### Stored data

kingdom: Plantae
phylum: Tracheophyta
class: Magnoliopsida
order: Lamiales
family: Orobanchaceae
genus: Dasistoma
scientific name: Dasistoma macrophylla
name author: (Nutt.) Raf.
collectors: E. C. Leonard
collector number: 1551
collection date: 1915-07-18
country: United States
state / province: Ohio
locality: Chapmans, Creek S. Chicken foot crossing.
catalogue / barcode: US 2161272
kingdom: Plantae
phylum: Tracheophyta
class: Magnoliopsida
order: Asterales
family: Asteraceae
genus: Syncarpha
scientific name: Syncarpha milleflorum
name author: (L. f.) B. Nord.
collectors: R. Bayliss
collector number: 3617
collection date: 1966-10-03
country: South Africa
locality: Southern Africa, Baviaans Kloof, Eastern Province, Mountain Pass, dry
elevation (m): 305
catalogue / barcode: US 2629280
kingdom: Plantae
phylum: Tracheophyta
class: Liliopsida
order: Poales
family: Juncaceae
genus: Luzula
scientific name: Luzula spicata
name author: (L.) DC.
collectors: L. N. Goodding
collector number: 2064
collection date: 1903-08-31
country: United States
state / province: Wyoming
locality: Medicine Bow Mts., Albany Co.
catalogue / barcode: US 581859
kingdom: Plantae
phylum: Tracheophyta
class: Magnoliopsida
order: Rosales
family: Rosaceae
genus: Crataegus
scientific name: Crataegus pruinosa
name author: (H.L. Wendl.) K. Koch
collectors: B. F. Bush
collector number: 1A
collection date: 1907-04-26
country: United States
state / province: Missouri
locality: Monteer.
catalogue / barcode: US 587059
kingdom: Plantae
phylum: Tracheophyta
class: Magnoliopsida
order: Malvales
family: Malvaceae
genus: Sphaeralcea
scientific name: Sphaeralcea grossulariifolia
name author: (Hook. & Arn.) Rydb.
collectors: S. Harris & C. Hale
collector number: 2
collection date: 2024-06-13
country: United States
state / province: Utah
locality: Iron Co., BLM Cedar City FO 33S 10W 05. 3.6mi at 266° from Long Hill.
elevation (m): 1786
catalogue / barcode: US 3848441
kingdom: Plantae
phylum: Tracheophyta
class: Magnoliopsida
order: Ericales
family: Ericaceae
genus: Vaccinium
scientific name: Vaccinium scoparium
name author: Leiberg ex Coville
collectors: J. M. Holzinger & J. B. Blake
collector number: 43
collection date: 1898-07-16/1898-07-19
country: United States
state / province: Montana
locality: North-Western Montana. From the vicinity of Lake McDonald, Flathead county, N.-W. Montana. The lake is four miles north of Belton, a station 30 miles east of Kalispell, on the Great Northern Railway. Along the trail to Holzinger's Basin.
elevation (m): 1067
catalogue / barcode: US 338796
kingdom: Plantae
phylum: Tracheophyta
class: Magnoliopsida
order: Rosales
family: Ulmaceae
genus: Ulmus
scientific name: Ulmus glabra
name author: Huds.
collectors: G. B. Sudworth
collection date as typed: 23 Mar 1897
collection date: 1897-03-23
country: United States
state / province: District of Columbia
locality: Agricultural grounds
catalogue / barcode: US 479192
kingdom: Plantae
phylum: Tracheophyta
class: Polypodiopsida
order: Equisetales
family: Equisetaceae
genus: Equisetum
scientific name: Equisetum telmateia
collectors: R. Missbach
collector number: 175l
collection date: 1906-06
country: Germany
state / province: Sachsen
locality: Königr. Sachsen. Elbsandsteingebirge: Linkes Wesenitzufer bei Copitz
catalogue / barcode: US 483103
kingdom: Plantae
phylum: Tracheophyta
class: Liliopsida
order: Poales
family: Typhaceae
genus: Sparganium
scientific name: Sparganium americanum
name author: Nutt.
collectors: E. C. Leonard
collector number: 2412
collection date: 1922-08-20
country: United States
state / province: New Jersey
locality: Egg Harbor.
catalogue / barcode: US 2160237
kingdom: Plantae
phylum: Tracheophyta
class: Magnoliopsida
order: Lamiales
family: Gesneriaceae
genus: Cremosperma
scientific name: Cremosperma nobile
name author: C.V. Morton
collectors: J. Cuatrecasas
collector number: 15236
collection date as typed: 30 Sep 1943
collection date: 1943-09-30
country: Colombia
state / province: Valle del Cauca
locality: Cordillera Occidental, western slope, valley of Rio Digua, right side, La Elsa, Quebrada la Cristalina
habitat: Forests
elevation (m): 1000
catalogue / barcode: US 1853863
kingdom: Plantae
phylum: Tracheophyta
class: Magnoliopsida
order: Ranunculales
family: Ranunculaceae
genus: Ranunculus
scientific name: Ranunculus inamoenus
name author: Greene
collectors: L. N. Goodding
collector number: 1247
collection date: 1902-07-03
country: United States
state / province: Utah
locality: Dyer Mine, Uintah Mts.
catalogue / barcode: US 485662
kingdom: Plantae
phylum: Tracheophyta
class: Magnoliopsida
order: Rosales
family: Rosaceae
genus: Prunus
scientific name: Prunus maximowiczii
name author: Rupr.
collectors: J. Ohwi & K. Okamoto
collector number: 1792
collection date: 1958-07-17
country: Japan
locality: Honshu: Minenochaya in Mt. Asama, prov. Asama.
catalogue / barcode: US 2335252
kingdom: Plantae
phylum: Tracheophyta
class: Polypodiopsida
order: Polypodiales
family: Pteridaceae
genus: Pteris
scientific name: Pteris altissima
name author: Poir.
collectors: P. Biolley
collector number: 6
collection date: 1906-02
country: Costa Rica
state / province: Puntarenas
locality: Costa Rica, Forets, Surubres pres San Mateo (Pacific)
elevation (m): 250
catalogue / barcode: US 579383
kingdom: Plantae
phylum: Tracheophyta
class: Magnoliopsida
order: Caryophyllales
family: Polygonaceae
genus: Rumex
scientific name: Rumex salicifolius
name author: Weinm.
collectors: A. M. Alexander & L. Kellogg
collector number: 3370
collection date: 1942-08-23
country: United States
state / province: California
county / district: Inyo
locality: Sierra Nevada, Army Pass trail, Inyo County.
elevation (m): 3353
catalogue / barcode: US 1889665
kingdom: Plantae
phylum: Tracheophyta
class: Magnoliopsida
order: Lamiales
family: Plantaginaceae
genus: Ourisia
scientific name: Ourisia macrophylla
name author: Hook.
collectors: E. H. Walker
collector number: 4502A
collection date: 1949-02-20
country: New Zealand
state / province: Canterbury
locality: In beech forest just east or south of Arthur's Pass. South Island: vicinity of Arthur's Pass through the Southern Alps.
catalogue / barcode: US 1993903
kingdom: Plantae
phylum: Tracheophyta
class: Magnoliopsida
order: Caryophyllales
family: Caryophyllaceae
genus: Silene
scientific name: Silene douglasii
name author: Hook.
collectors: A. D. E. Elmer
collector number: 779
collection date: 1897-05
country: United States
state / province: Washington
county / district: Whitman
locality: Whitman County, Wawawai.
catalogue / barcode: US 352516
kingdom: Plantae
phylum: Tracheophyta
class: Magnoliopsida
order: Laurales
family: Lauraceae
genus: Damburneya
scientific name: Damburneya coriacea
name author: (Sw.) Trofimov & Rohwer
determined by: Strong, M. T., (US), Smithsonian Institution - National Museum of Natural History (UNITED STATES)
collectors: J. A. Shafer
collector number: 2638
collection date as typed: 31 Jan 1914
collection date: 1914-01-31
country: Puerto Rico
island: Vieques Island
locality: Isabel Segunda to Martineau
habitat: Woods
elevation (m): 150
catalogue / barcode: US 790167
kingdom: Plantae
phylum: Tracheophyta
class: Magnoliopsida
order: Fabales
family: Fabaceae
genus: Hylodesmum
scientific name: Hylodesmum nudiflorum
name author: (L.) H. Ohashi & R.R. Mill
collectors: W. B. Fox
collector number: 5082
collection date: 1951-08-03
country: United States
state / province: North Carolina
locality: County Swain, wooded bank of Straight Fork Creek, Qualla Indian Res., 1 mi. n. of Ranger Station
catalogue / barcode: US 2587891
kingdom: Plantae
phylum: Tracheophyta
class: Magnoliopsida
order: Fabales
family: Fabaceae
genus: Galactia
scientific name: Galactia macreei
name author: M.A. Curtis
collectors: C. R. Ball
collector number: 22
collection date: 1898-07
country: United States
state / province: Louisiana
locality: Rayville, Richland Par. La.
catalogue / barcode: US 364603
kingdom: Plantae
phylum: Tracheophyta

### What is required
Write out everything from the line containing "collector number: 3617" down to the line containing "state / province: Wyoming" again, replacing "catalogue" with "catalog" and changing nothing else.

### Answer for the task
collector number: 3617
collection date: 1966-10-03
country: South Africa
locality: Southern Africa, Baviaans Kloof, Eastern Province, Mountain Pass, dry
elevation (m): 305
catalog / barcode: US 2629280
kingdom: Plantae
phylum: Tracheophyta
class: Liliopsida
order: Poales
family: Juncaceae
genus: Luzula
scientific name: Luzula spicata
name author: (L.) DC.
collectors: L. N. Goodding
collector number: 2064
collection date: 1903-08-31
country: United States
state / province: Wyoming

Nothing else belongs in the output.